DRL-based routing algorithm with guaranteed loss, latency and bandwidth in SDN networks: Application of online video conferencing

Technology development in traffic engineering has led to the re-architecting of Online Video Conferencing Services (OVCS) through Software-Defined Networking (SDN) to provide scalability and low-latency performance. Since OVCS requires significant network bandwidth, routing algorithms must consider issues such as path redundancy, network congestion, and the rate of requested resources. With this motivation, this paper proposes a routing algorithm based on Deep Reinforcement Learning (DRL) to handle online video conference connection requests in SDN, which can simultaneously guarantee packet loss, latency, and bandwidth. The learning agent is configured based on the Asynchronous Advantage Actor-Critic (A3C) algorithm, which can adapt to the current traffic conditions and reduce the service latency as much as possible. We adjust the weights of the links in the weighted shortest path algorithm based on a set of critical nodes to improve the convergence ability of A3C and reduce the dependence of the learning agent on the network topology. Here, the link weight is measured by considering the critical nodes under maximum flow and minimum latency, configured to reduce interference in future routings.
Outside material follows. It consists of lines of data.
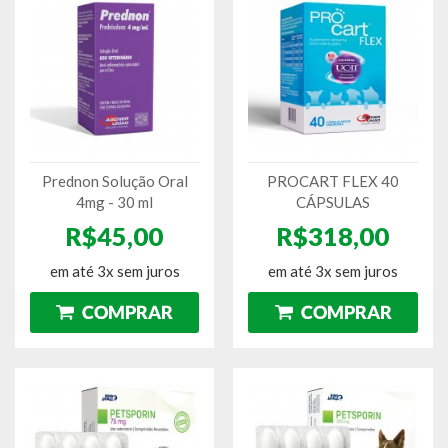
Prednon Solução Oral
PROCART FLEX 40
4mg - 30 ml
CÁPSULAS
R$45,00
R$318,00
em até 3x sem juros
em até 3x sem juros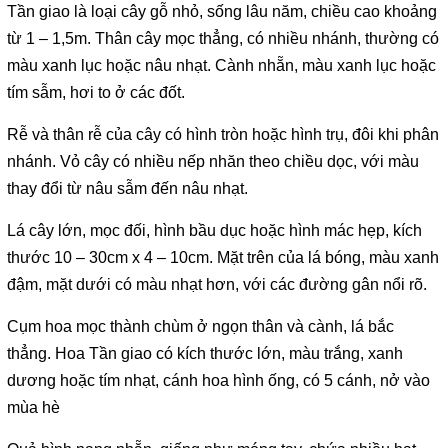
Tần giao là loại cây gỗ nhỏ, sống lâu năm, chiều cao khoảng
từ 1 – 1,5m. Thân cây mọc thẳng, có nhiều nhánh, thường có
màu xanh lục hoặc nâu nhạt. Cành nhẵn, màu xanh lục hoặc
tím sẫm, hơi to ở các đốt.
Rễ và thân rễ của cây có hình tròn hoặc hình trụ, đôi khi phân
nhánh. Vỏ cây có nhiều nếp nhăn theo chiều dọc, với màu
thay đổi từ nâu sẫm đến nâu nhạt.
Lá cây lớn, mọc đối, hình bầu dục hoặc hình mác hẹp, kích
thước 10 – 30cm x 4 – 10cm. Mặt trên của lá bóng, màu xanh
đậm, mặt dưới có màu nhạt hơn, với các đường gân nổi rõ.
Cụm hoa mọc thành chùm ở ngọn thân và cành, lá bắc
thẳng. Hoa Tần giao có kích thước lớn, màu trắng, xanh
dương hoặc tím nhạt, cánh hoa hình ống, có 5 cánh, nở vào
mùa hè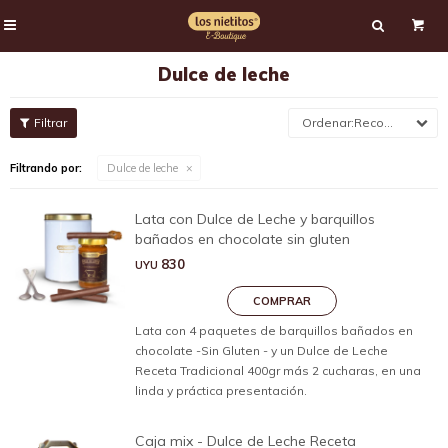

Dulce de leche
Recomendados
Filtrando por:
Dulce de leche
Lata con Dulce de Leche y barquillos
bañados en chocolate sin gluten
830
UYU
Lata con 4 paquetes de barquillos bañados en
chocolate -Sin Gluten - y un Dulce de Leche
Receta Tradicional 400gr más 2 cucharas, en una
linda y práctica presentación.
Caja mix - Dulce de Leche Receta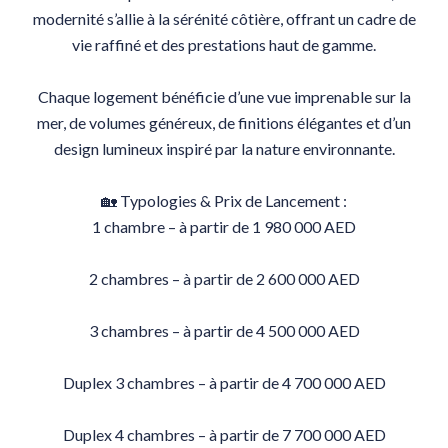
modernité s’allie à la sérénité côtière, offrant un cadre de
vie raffiné et des prestations haut de gamme.
Chaque logement bénéficie d’une vue imprenable sur la
mer, de volumes généreux, de finitions élégantes et d’un
design lumineux inspiré par la nature environnante.
🏡 Typologies & Prix de Lancement :
1 chambre – à partir de 1 980 000 AED
2 chambres – à partir de 2 600 000 AED
3 chambres – à partir de 4 500 000 AED
Duplex 3 chambres – à partir de 4 700 000 AED
Duplex 4 chambres – à partir de 7 700 000 AED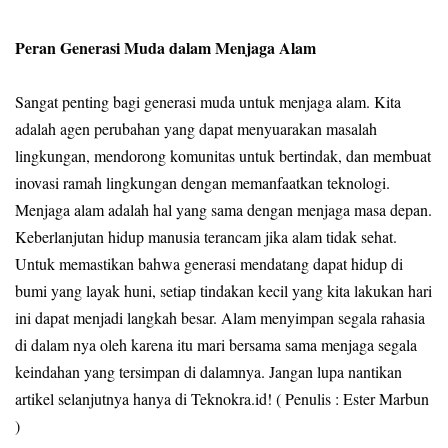
Peran Generasi Muda dalam Menjaga Alam
Sangat penting bagi generasi muda untuk menjaga alam. Kita
adalah agen perubahan yang dapat menyuarakan masalah
lingkungan, mendorong komunitas untuk bertindak, dan membuat
inovasi ramah lingkungan dengan memanfaatkan teknologi.
Menjaga alam adalah hal yang sama dengan menjaga masa depan.
Keberlanjutan hidup manusia terancam jika alam tidak sehat.
Untuk memastikan bahwa generasi mendatang dapat hidup di
bumi yang layak huni, setiap tindakan kecil yang kita lakukan hari
ini dapat menjadi langkah besar. Alam menyimpan segala rahasia
di dalam nya oleh karena itu mari bersama sama menjaga segala
keindahan yang tersimpan di dalamnya. Jangan lupa nantikan
artikel selanjutnya hanya di Teknokra.id! ( Penulis : Ester Marbun
)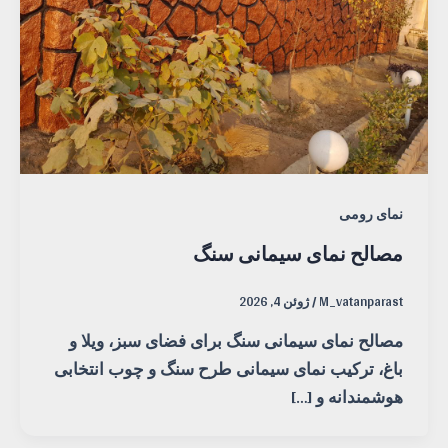
نمای رومی
مصالح نمای سیمانی سنگ
M_vatanparast
/
ژوئن 4, 2026
مصالح نمای سیمانی سنگ برای فضای سبز، ویلا و
باغ، ترکیب نمای سیمانی طرح سنگ و چوب انتخابی
هوشمندانه و […]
In addition, a postponement strategy is embedded in the SDN controller to prioritize requests based on the resources demanded for routing. This strategy is activated during network congestion and provides the ability to reserve more resources for future requests. The experimental results show that the proposed algorithm has a promising performance and convergence compared to the existing solutions and guarantees the QoS of OVCS. Specifically, the proposed algorithm can improve the throughput (up to 2.8%) and admission rate (up to 1.8%) of OVCS connection compared to the best existing solution.